Could you copy each line of the material below word for word, leaving out the pictures?

___ Records shown

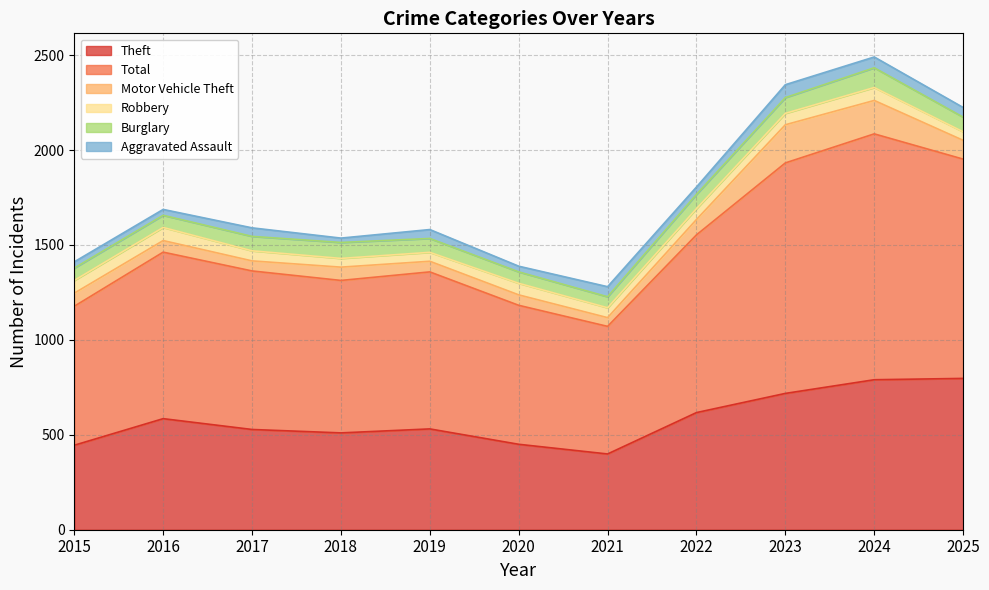

Reading right to left, list all the values displayed in this chart.

Theft: 797	790	718	617	399	450	531	510	528	585	445
Total: 1155	1295	1214	936	672	732	827	803	835	877	732
Motor Vehicle Theft: 99	176	201	81	46	55	56	70	53	61	69
Robbery: 45	68	60	57	52	61	47	46	53	69	67
Burglary: 77	104	83	75	58	60	73	84	76	64	65
Aggravated Assault: 51	57	68	39	53	30	47	23	45	31	33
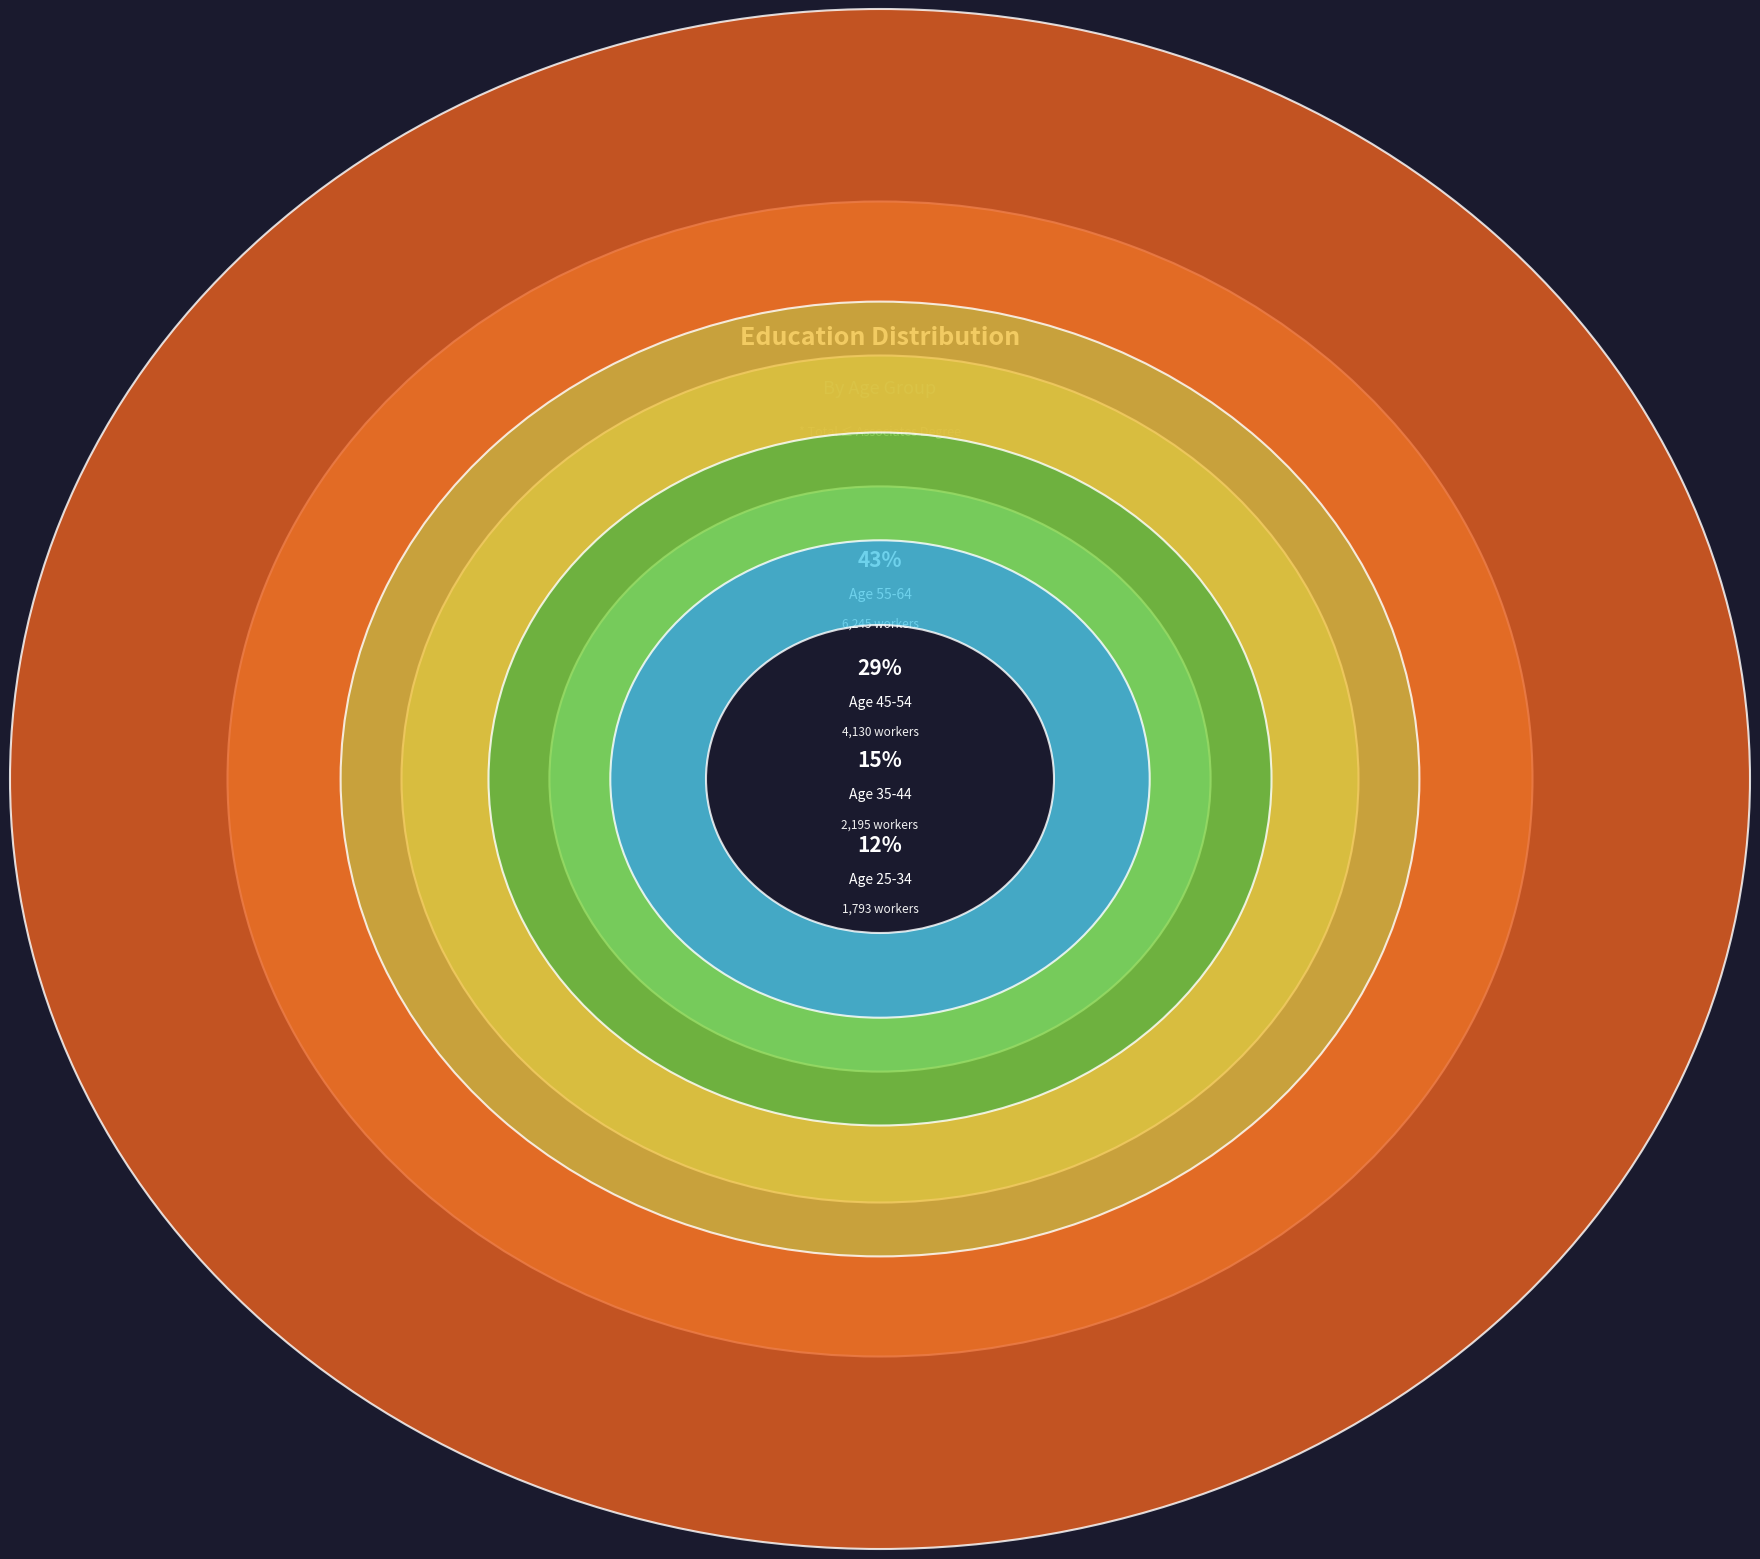

What percentage is the 55-64 slice, to the nearest percent?

43%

______

__Exercise output__.
Reading right to left, list all the values displayed in this chart.

Theft: 797	790	718	617	399	450	531	510	528	585	445
Total: 1155	1295	1214	936	672	732	827	803	835	877	732
Motor Vehicle Theft: 99	176	201	81	46	55	56	70	53	61	69
Robbery: 45	68	60	57	52	61	47	46	53	69	67
Burglary: 77	104	83	75	58	60	73	84	76	64	65
Aggravated Assault: 51	57	68	39	53	30	47	23	45	31	33

What percentage is the 55-64 slice, to the nearest percent?

43%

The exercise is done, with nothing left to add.